Irreducibility of an integer polynomial with exponents in linear sequence? 
Let $b$ and $n$ be two positive integers. Is there are a general result which tell us when the polynomial $$1+x^{b}+x^{2b}+x^{3b}+\cdots+x^{nb}$$
  is irreducible over the integers?

I know that $$1+x+\cdots+x^{n-1}$$
is irreducible if and only if $n$ is prime. I also know that $$1+x^n$$ is irreducible if and only if $n=2^k$ for some $k\geq 0$. However, I'd like to look at a linear sequence and know irreducibility before painstakingly looking for factors.
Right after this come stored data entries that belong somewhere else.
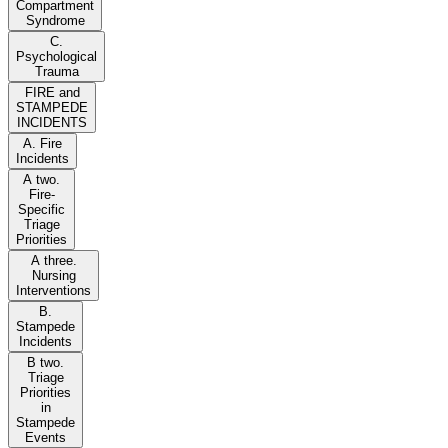
Compartment
Syndrome
C.
Psychological
Trauma
FIRE and
STAMPEDE
INCIDENTS
A. Fire
Incidents
A two.
Fire-
Specific
Triage
Priorities
A three.
Nursing
Interventions
B.
Stampede
Incidents
B two.
Triage
Priorities
in
Stampede
Events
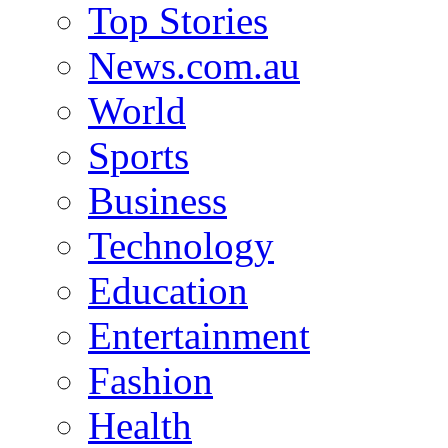
Top Stories
News.com.au
World
Sports
Business
Technology
Education
Entertainment
Fashion
Health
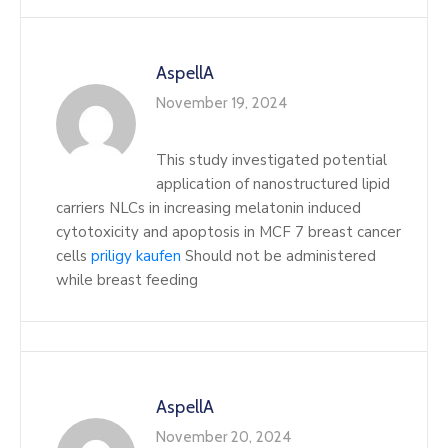
AspellA
November 19, 2024
This study investigated potential
application of nanostructured lipid
carriers NLCs in increasing melatonin induced
cytotoxicity and apoptosis in MCF 7 breast cancer
cells
priligy kaufen
Should not be administered
while breast feeding
AspellA
November 20, 2024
I've noticed that the $n$ above in the question must be even for otherwise we could factor out $1+x^b$. But other than that I haven't made much ground except for particular values of $n$. I'm kind of hoping for a 'one-fell-swoop' result, but if there isn't, I'd like a recommendation for a general plan of approach for determining irreducibility of these polynomials.
Any help is appreciated.
 A: As pointed out by Bruno Joyal, your polynomial is
$$
f_{b,n}(x)=\frac{1-x^{b(n+1)}}{1-x^b}.
$$
Therefore all the primitive roots of unity of order $b(n+1)$ are zeros of $f_{b,n}(x)$. The minimal polynomial of those roots of unity is the cyclotomic polynomial $\Phi_{b(n+1)}(x)$.
Hence the cyclotomic polynomial is always a factor of $f_{b,n}(x)$. As the cyclotomic polynomials are all irreducible, $f_{b,n}$ is irreducible if and only if it is equal to $\Phi_{b(n+1)}(x)$. On the other hand
$$
\deg\Phi_{b(n+1)}(x)=\phi(b(n+1)).
$$
So a necessary and sufficient condition for the irreducibility of $f_{b,n}(x)$ is that $\phi(b(n+1))=bn$.
But if $n+1$ is not a prime number, then $\phi(n+1)<n$. This implies that there are more than $b$ numbers in the range $1\ldots b(n+1)$ that have a non-trivial common factor with $n+1$, namely those with a remainder modulo $n+1$ that has a common factor with $n+1$. So in that case $\phi(b(n+1))<bn$.
Hence $n+1$ must be a prime number $p$. Now, if $b$ has a prime factor $q$, $q\neq p$, then 
$$\phi(bp)\le bp(1-\frac1q)(1-\frac1p)=bn(1-\frac1q)<bn.$$ On the other hand, if $b=p^k$, then $b(n+1)=p^{k+1}$. In that case $$\phi(b(n+1))=\phi(p^{k+1})=(p-1)p^k=nb.$$ Therefore we have proven 

Answer. The polynomial $f_{b,n}(x)$ is irreducible in $\Bbb{Z}[x]$ if and only if $n+1$ is a prime number $p$, and $b=p^k, k\ge0$.